Lidl stores were stormed on Thursday in France, sometimes aggressively, after an announcement of the sale of 200,000 fans and air conditioners, and other brands, such as Leclerc or FnacDarty, are also faced with an influx of customers, before the new feared heat wave this weekend.
In front of a store in a district in the north of Paris, a queue stretched on the sidewalk from 7 a.m., two hours before opening, until it reached around 200 people, noted an AFP journalist.
The crowd was generally in a good mood, but altercations broke out between some customers who tried to overtake.
“I won’t open the store until you leave!” “, shouted a manager, while customers challenged her. Another employee told AFP that only two air conditioners had been delivered.
Fights, forced doors, police intervention… The announcement of the sale of 200,000 air conditioners and fans by Lidl turns into chaos pic.twitter.com/Gi6wP4FYWJ
— BFM (@BFMTV) July 2, 2026
One of the two lucky ones had arrived at… 4 a.m., he assured AFP.

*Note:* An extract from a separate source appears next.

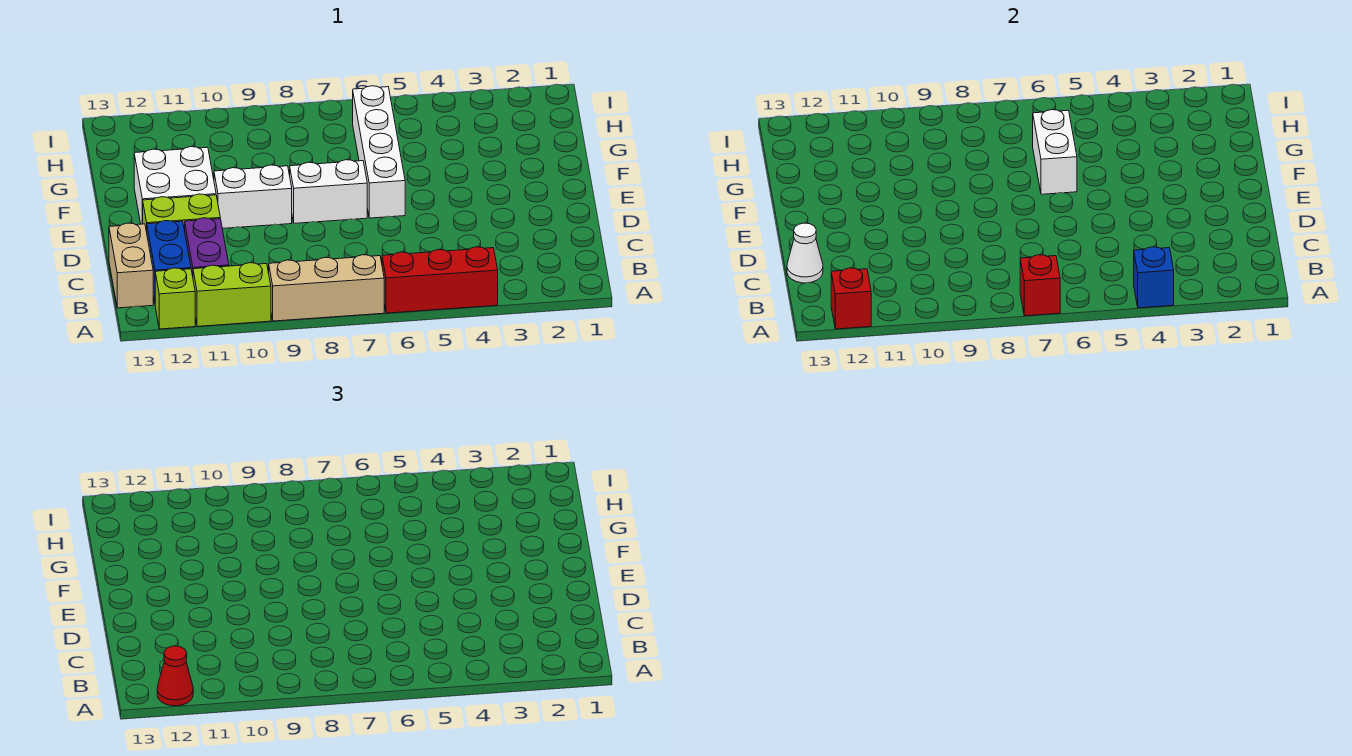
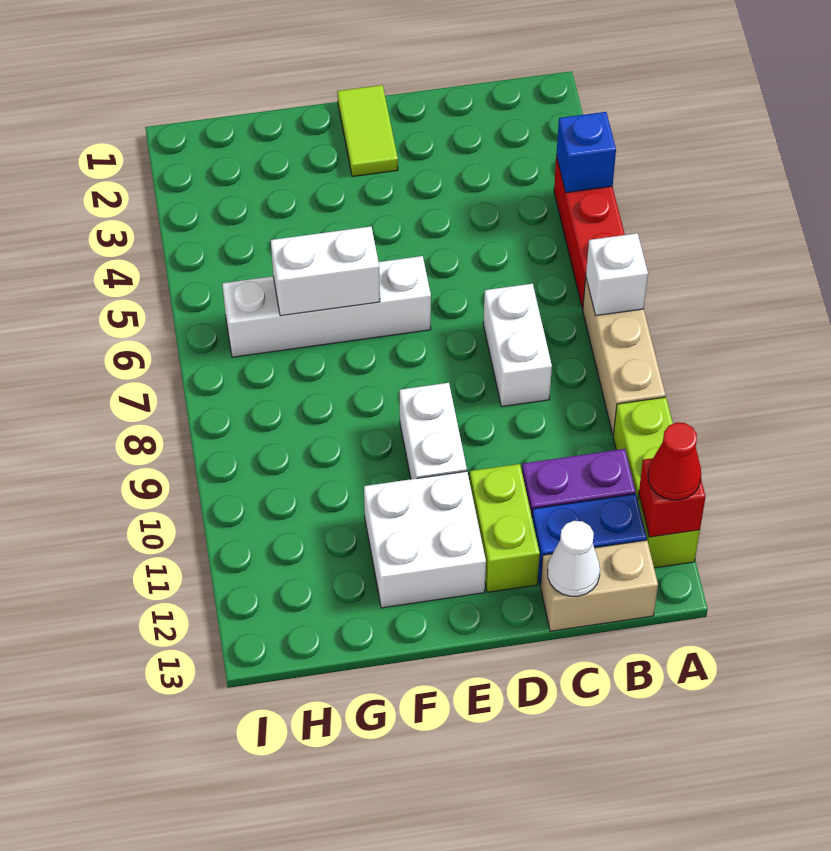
red 1x1 brick [1020,255,1060,316] -> white 1x1 brick [586,233,648,316]
none -> lime 1x2 tile [337,85,398,177]
white 1x2 brick [290,160,367,223] -> white 1x2 brick moved to [483,284,552,407]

Fatou, 69, was less lucky: “I arrived here at 6:30 a.m. I was third.” “It was a lie,” she gets angry, against the discount distributor’s communication.
Other people in the crowd also rose against Lidl, feeling they were “treated like animals”.
France has already experienced two exceptional heatwaves, at the end of May and mid-June, which created unbearable living conditions in many homes.
In Sevran, a popular Paris suburb, a long queue of vehicles had formed in front of the Lidl, obstructing traffic. »It’s madness! (…) Everything is blocked,” Laurence Duchateau, a 59-year-old resident, told AFP.
Several videos on social media showed crowds trying to get discounted fans and air conditioners from other Lidl stores.
“Lidl France deplores the incidents”, reacted the brand to AFP, stressing that its employees “had to manage tensions, in a sometimes difficult climate” and explaining the lack of stocks by “the sales cycle of (its) products”: “products ordered a year in advance and arriving on Thursday in our supermarkets, at a always fixed price”.
Other brands are affected by the same phenomenon.
“People were waiting in front of stores from four in the morning”, during the heatwave, “some came to blows”, declared on BFM Business the CEO of FnacDarty, Enrique Martinez.
“The teams worked hard to serve everyone and bring as much material as possible” into the warehouses, he assured.
In Leclerc stores, “we sold 700,000 fans and coolers in three weeks”, or “an increase of almost 200%”, declared Thursday Michel-Edouard Leclerc on TF1. “We sold nearly 60,000 air conditioners, that’s also over 35%.”
“We still have some left. Now, there are problems of distribution” to take into account population movements with “departures on vacation”, he underlined.